In order to determine whether these clauses are warranties, the court will usually examine whether these clauses were reviewed during the negotiation procedure and take into account:

  • whether the clauses were formed by the parties on an equal footing;
  • the legitimate expectations of the parties; and
  • the principle of good faith as well as the usual practice.

Insurers in Taiwan have the obligation of indemnification, in accordance with the insurance contract, when an insured peril occurs. The conditions precedent to the insurer’s liability is usually not imposed in favour of the insured. It is uncertain whether such a conditions precedent will be considered by the court as unfair to the insured and thus render the insurance clause null and void. Therefore, in order to reduce possible disputes, it is advisable to expressly describe any conditions precedent in the contract. Otherwise, the court might directly refuse to accept them as part of the contract without making further effort to verify whether it is unfair to the insured. According to the Civil Code, if the court considers the conditions precedent to be a valid part of the contract, the violation of said conditions precedent will entitle the insurer to refuse to perform its indemnification obligation.
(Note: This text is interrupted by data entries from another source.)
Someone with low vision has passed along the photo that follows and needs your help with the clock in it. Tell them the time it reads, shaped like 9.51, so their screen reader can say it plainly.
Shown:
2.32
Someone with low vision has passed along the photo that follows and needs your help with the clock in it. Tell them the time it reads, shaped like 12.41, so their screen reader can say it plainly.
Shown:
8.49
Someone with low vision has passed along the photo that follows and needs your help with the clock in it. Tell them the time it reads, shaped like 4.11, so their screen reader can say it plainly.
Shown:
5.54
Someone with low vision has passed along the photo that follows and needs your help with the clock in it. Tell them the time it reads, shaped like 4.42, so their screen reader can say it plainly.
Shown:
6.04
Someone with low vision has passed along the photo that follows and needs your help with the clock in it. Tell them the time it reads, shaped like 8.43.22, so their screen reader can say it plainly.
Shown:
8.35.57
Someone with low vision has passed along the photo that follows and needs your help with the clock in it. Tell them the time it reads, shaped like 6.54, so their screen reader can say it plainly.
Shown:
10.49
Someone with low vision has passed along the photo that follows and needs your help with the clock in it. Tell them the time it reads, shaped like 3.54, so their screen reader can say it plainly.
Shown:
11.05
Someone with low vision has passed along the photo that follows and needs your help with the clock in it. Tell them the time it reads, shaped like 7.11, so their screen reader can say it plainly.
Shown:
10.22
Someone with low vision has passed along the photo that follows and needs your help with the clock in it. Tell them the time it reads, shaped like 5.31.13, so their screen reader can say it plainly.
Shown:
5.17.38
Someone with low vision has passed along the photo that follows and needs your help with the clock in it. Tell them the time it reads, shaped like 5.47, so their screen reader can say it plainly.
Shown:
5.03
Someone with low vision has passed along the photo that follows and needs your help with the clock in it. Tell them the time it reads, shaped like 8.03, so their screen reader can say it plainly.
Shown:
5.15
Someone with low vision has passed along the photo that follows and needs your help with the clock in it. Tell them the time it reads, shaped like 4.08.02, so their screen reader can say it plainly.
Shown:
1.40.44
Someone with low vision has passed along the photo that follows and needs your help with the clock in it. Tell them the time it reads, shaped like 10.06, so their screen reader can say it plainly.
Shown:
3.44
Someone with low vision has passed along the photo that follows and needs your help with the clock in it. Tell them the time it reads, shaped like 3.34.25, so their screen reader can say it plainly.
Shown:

Insurance coverage in Taiwan depends on the parties’ mutual consent in the insurance contract. According to the Insurance Act, where there is doubt, interpretations of the insurance contract should in principle be favourable to the insured. Therefore, when there is a dispute over coverage, the agreement should first be reviewed to see whether there is any mutual consent on the coverage or exemption. However, if the agreement is vague or not specific enough, its interpretation must favour the insured. There are no major differences in the application of these principles, regardless of whether the contract in question is a consumer insurance contract, reinsurance contract or commercial insurance contract.

In general, any right to claim arising from an insurance contract shall be extinguished if not exercised within two years of the date on which it becomes possible to exercise the right. However, if any of the following circumstances apply, the two-year time period commences as set forth in the Insurance Act.

  • If there is concealment, non-disclosure or misrepresentation on the part of the proposer or insured in the disclosure of risk, the period commences from the date on which the insurer becomes aware of the situation.
  • If ‒ after a risk occurs ‒ an interested party can prove that its lack of awareness was not due to negligence, the period will begin from the date on which it becomes aware of the situation.
  • If the claim of a proposer or insured against an insurer arises out of the claim of a third party, the period will begin from the date on which the proposer or insured is presented with the third-party claim.

Third parties or unnamed beneficiaries are not usually contractual parties to the insurance contract and therefore are not permitted to bring a direct action against an insurer – unless the court otherwise considers that they have the rights to claim under the insurance contract. However, there is one exception to this rule: liability insurance.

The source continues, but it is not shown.